* **Dataset items**
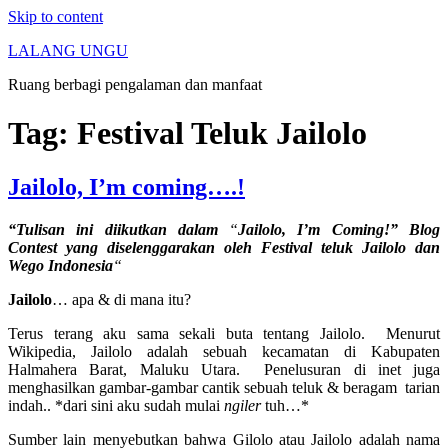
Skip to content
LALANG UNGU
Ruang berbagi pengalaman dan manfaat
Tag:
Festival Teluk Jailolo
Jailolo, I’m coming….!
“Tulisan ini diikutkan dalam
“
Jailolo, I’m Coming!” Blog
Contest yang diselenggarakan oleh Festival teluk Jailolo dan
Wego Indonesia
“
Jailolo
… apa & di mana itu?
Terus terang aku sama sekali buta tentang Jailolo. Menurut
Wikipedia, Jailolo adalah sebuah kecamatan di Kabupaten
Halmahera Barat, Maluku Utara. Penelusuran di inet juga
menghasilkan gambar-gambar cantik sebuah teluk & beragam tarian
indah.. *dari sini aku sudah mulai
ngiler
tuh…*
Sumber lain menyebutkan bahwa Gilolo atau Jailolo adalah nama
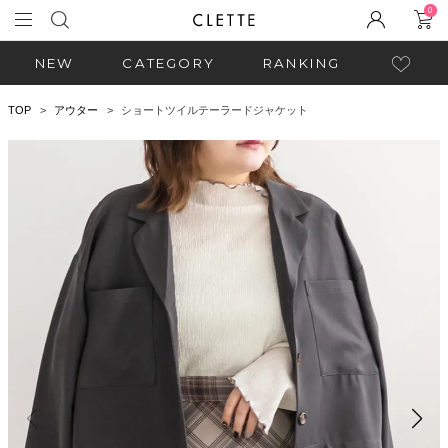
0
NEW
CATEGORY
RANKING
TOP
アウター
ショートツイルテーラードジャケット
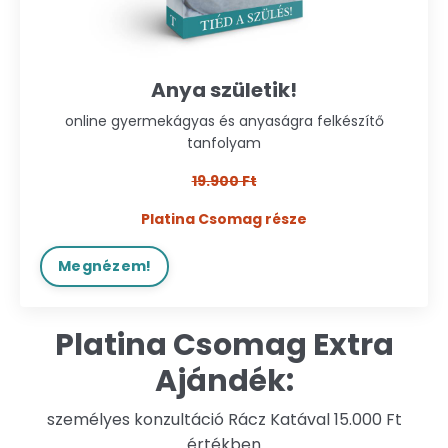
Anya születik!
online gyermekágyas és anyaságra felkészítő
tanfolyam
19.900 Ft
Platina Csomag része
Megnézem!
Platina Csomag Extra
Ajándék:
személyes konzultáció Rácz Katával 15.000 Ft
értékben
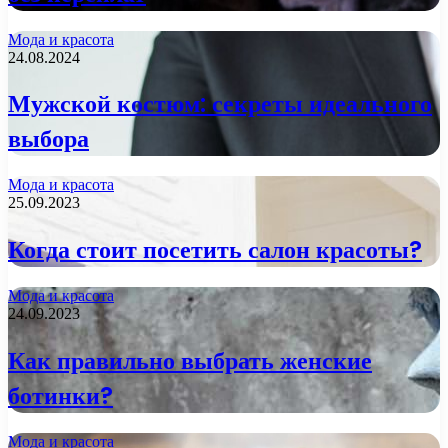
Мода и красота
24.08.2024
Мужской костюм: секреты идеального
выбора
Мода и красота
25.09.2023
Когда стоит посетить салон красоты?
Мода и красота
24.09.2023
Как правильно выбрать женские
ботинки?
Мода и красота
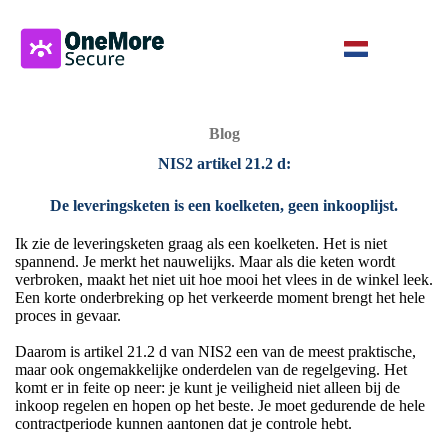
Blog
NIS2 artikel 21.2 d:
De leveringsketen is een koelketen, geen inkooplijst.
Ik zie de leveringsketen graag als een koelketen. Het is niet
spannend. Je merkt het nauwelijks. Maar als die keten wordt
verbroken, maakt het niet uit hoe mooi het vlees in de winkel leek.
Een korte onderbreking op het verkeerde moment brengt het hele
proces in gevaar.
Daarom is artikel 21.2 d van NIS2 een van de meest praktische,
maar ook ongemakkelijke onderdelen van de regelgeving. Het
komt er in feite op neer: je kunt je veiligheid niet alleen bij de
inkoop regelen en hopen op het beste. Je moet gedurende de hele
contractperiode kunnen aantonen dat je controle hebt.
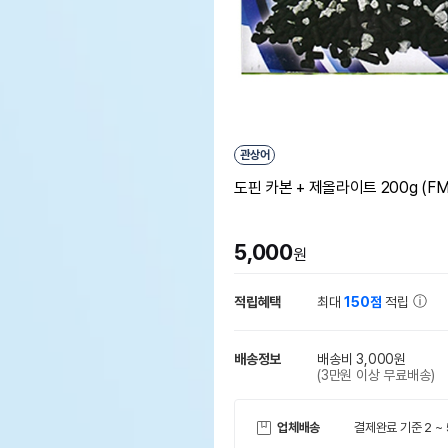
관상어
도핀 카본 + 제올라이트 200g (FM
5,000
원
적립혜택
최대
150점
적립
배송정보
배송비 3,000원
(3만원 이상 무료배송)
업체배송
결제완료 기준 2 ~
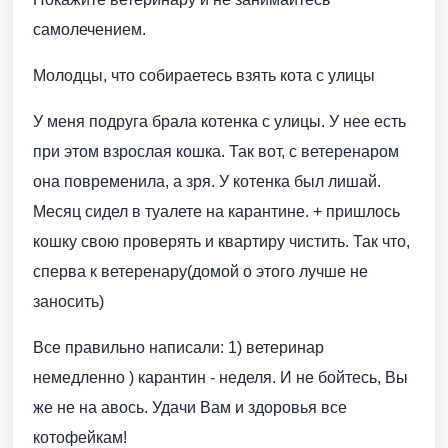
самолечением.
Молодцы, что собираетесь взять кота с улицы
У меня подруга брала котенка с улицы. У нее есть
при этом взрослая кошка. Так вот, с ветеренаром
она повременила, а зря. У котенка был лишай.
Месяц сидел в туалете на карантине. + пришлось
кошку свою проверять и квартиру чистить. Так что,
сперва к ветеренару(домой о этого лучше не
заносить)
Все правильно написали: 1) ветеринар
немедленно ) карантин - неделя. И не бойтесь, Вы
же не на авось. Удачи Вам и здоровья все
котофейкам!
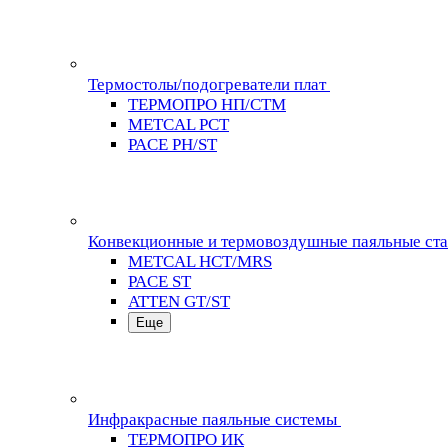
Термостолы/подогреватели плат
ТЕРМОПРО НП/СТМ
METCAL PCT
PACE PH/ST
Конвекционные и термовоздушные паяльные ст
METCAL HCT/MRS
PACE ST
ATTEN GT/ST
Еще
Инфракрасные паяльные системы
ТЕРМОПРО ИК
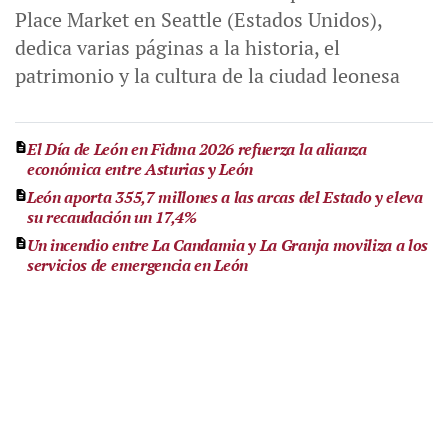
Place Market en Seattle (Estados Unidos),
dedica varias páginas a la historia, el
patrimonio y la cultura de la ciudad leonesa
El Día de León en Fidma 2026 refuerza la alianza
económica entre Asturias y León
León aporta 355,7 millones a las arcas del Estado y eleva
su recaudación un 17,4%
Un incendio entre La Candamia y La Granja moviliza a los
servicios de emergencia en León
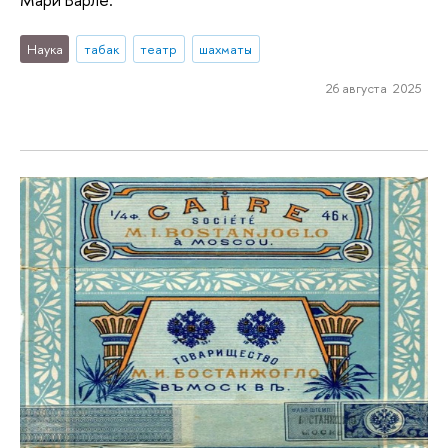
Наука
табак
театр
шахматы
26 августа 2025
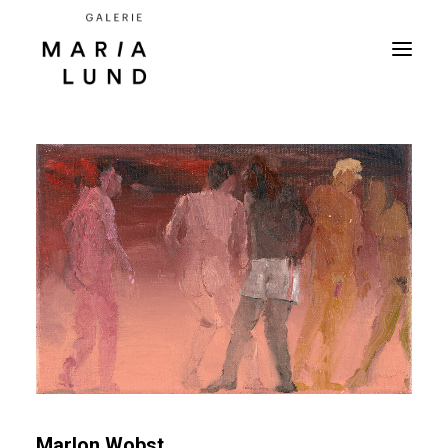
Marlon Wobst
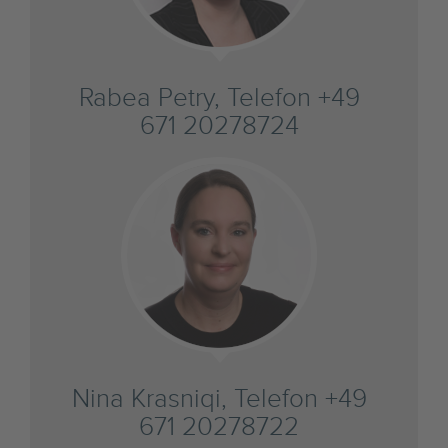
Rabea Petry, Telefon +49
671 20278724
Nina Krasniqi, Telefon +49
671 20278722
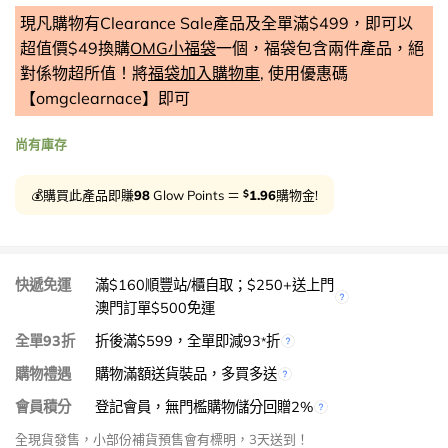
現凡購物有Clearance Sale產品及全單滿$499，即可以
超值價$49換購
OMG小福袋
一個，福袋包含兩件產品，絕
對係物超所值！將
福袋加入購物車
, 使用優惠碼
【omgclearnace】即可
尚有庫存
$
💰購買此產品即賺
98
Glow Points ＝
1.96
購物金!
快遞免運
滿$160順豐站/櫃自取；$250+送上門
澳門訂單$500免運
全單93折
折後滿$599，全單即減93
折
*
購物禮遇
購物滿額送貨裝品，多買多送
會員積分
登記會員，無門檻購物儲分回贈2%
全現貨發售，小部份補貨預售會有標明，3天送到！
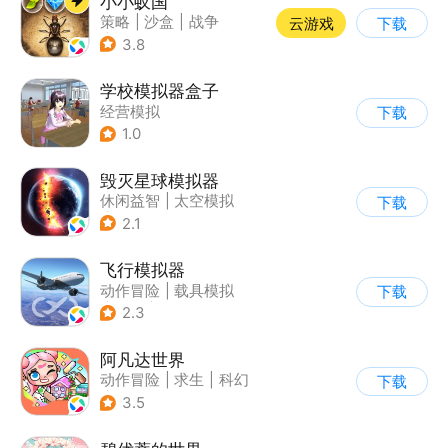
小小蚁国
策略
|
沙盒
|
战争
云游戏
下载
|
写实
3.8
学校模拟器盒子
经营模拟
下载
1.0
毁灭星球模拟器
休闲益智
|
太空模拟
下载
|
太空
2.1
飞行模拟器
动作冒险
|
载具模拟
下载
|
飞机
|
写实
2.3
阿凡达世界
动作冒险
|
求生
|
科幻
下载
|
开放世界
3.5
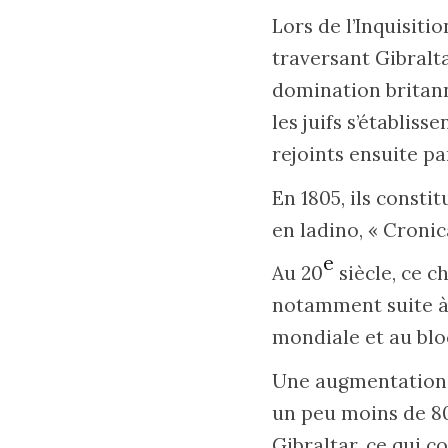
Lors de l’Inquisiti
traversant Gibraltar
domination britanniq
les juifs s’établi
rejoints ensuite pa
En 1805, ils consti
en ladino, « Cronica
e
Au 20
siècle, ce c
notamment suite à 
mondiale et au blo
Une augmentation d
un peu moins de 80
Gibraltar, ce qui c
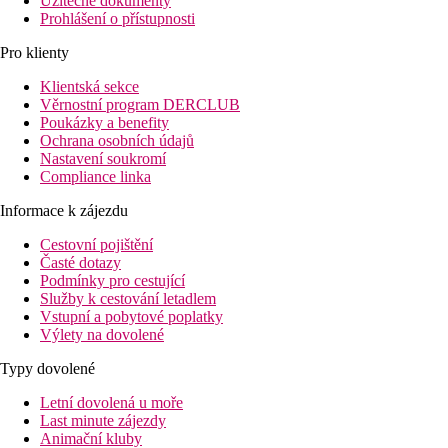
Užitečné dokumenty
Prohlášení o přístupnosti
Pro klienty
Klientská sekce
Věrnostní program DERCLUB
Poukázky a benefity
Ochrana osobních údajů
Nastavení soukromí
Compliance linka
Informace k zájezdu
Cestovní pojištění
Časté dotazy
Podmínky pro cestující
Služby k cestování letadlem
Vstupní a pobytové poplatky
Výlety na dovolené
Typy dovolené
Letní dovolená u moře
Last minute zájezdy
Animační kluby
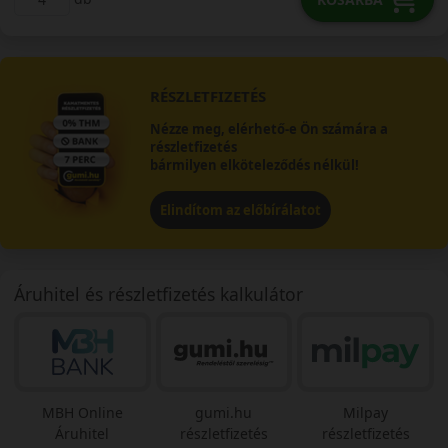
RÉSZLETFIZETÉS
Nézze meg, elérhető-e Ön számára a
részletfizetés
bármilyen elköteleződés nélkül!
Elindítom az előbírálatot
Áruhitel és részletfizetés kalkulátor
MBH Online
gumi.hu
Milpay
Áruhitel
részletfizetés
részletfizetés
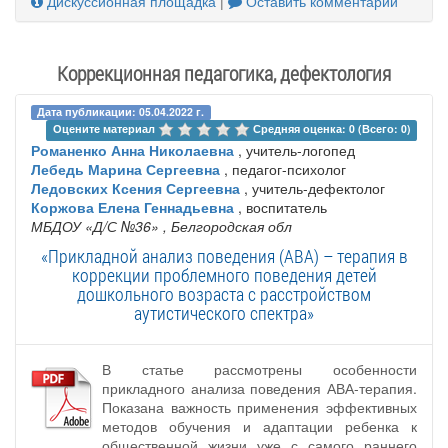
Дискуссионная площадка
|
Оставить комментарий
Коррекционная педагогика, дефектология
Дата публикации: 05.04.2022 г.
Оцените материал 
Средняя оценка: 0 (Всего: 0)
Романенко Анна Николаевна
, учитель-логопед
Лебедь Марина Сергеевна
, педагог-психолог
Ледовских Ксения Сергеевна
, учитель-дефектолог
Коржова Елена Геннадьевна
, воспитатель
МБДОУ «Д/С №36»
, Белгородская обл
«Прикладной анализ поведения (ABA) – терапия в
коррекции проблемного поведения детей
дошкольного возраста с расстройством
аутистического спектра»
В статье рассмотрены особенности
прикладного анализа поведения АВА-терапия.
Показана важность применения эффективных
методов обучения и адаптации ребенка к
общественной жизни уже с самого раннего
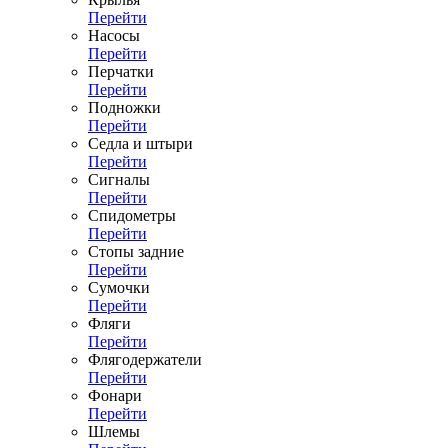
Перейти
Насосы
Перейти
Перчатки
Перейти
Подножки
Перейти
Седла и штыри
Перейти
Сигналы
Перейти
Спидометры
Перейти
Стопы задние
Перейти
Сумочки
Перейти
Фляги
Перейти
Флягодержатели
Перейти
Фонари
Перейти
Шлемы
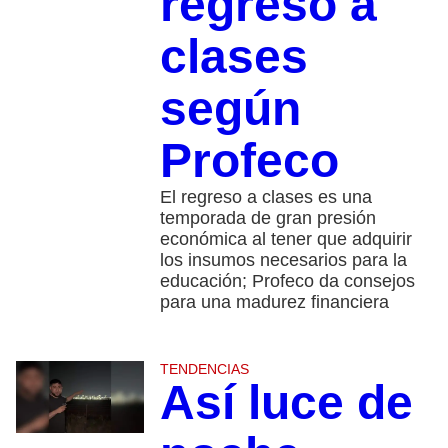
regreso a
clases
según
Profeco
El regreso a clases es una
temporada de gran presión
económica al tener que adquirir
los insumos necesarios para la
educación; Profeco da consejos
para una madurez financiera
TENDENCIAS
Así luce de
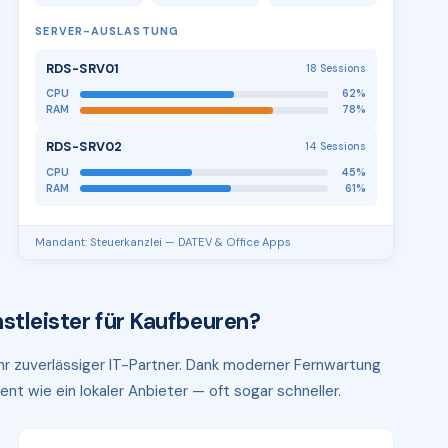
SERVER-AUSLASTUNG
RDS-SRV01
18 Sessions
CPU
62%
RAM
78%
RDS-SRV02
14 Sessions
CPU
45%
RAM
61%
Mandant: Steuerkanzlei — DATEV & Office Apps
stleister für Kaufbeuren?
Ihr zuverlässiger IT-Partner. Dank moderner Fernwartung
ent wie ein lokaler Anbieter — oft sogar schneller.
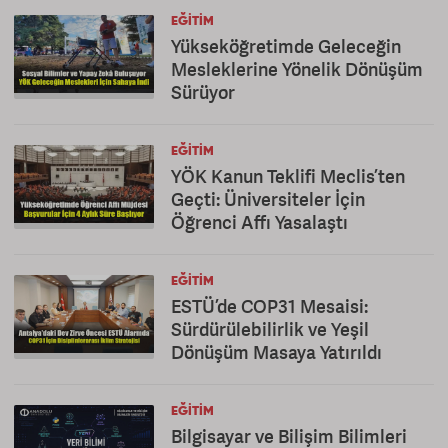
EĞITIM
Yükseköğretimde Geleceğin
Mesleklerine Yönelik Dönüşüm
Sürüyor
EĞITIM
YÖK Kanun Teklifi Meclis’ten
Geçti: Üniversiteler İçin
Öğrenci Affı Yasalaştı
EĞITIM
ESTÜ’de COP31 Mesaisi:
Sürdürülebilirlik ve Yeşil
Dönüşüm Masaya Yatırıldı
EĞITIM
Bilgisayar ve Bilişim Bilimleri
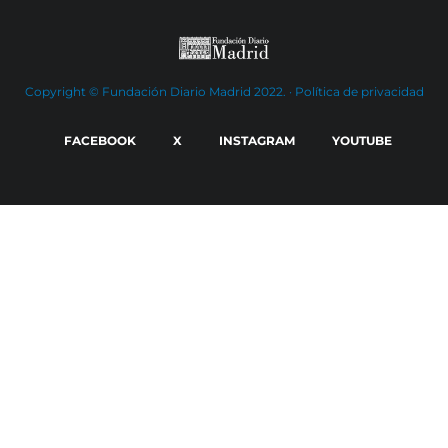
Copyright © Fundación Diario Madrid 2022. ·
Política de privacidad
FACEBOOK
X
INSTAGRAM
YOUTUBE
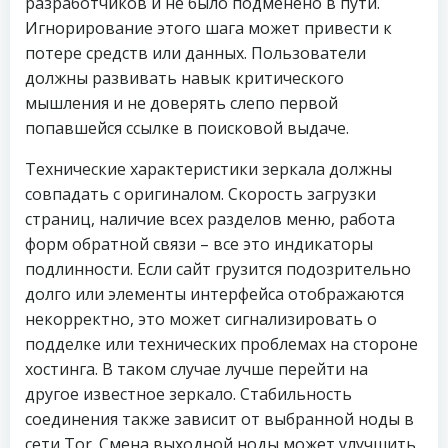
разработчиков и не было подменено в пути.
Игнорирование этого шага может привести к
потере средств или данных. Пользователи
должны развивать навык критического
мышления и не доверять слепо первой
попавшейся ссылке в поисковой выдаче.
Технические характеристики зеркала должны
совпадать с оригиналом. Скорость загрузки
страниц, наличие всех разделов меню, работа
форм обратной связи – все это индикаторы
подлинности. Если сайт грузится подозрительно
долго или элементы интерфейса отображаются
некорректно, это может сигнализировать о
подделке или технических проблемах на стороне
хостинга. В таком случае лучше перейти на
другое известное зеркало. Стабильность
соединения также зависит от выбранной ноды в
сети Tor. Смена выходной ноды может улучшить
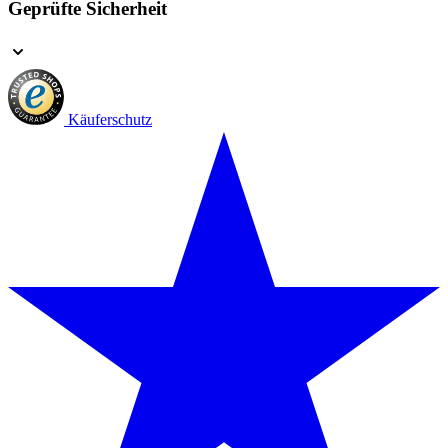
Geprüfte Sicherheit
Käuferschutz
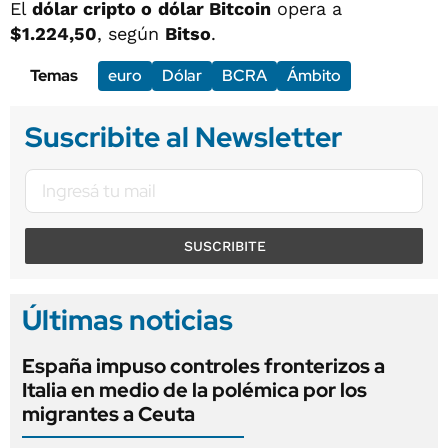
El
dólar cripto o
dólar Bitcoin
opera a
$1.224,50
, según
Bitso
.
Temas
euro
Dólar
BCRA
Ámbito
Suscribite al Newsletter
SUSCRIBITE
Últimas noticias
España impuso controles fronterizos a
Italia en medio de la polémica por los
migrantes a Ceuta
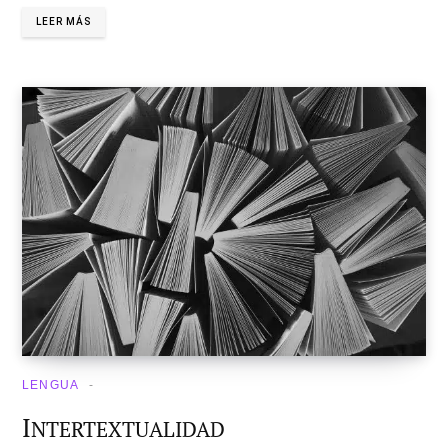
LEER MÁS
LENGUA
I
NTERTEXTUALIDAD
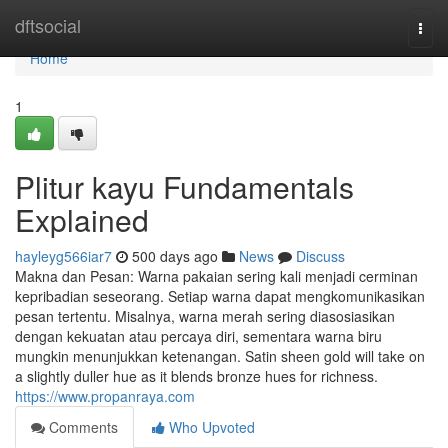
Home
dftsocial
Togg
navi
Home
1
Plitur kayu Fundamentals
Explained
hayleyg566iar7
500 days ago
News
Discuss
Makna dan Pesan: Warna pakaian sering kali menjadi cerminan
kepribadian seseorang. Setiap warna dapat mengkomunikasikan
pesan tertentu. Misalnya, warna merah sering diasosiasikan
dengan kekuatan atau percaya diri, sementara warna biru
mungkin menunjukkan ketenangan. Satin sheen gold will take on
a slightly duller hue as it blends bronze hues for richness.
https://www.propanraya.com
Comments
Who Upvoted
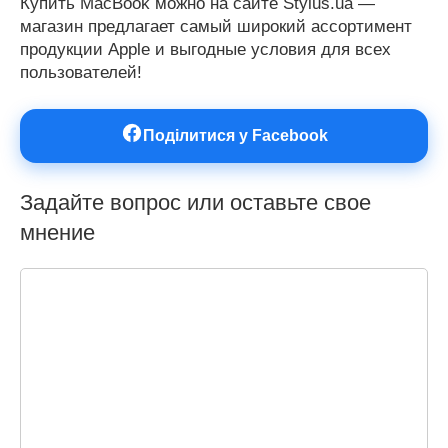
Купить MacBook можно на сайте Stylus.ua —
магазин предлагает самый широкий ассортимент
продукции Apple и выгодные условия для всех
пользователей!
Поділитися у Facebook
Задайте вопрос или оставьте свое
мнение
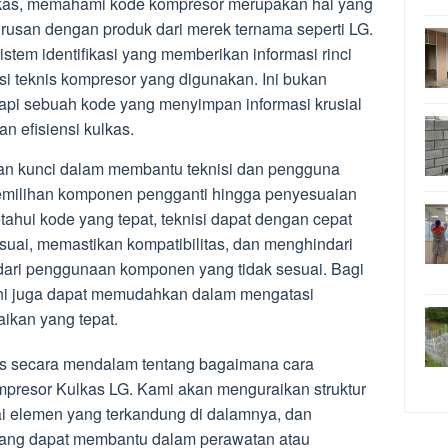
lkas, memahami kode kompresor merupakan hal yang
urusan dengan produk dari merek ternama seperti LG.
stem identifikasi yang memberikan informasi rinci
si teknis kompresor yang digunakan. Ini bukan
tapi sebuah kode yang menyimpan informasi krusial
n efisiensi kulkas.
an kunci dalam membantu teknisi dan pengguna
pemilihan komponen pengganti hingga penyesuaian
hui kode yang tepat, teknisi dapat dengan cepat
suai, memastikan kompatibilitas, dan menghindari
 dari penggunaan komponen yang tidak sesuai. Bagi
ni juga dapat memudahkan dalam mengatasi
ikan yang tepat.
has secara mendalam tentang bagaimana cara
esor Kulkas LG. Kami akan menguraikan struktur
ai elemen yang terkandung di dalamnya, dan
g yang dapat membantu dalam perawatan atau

* **TASK**
Swap every occurrence of "koelketen" for "koudeketen" in the listing, from its first line through the line containing "결제완료 기준 2 ~", and reproduce those lines with nothing else changed. Omit the pictures from your output.

* **RESULT OF THIS TASK**
Skip to content
LALANG UNGU
Ruang berbagi pengalaman dan manfaat
Tag:
Festival Teluk Jailolo
Jailolo, I’m coming….!
“Tulisan ini diikutkan dalam
“
Jailolo, I’m Coming!” Blog
Contest yang diselenggarakan oleh Festival teluk Jailolo dan
Wego Indonesia
“
Jailolo
… apa & di mana itu?
Terus terang aku sama sekali buta tentang Jailolo. Menurut
Wikipedia, Jailolo adalah sebuah kecamatan di Kabupaten
Halmahera Barat, Maluku Utara. Penelusuran di inet juga
menghasilkan gambar-gambar cantik sebuah teluk & beragam tarian
indah.. *dari sini aku sudah mulai
ngiler
tuh…*
Sumber lain menyebutkan bahwa Gilolo atau Jailolo adalah nama
0
NEW
CATEGORY
RANKING
TOP
アウター
ショートツイルテーラードジャケット
Anya születik!
online gyermekágyas és anyaságra felkészítő
tanfolyam
19.900 Ft
Platina Csomag része
Megnézem!
Platina Csomag Extra
Ajándék:
személyes konzultáció Rácz Katával 15.000 Ft
értékben
Мода и красота
24.08.2024
Мужской костюм: секреты идеального
выбора
Мода и красота
25.09.2023
Когда стоит посетить салон красоты?
Мода и красота
24.09.2023
Как правильно выбрать женские
ботинки?
Мода и красота
Blog
NIS2 artikel 21.2 d:
De leveringsketen is een koudeketen, geen inkooplijst.
Ik zie de leveringsketen graag als een koudeketen. Het is niet
spannend. Je merkt het nauwelijks. Maar als die keten wordt
verbroken, maakt het niet uit hoe mooi het vlees in de winkel leek.
Een korte onderbreking op het verkeerde moment brengt het hele
proces in gevaar.
Daarom is artikel 21.2 d van NIS2 een van de meest praktische,
maar ook ongemakkelijke onderdelen van de regelgeving. Het
komt er in feite op neer: je kunt je veiligheid niet alleen bij de
inkoop regelen en hopen op het beste. Je moet gedurende de hele
contractperiode kunnen aantonen dat je controle hebt.
관상어
도핀 카본 + 제올라이트 200g (FM
5,000
원
적립혜택
최대
150점
적립
배송정보
배송비 3,000원
(3만원 이상 무료배송)
업체배송
결제완료 기준 2 ~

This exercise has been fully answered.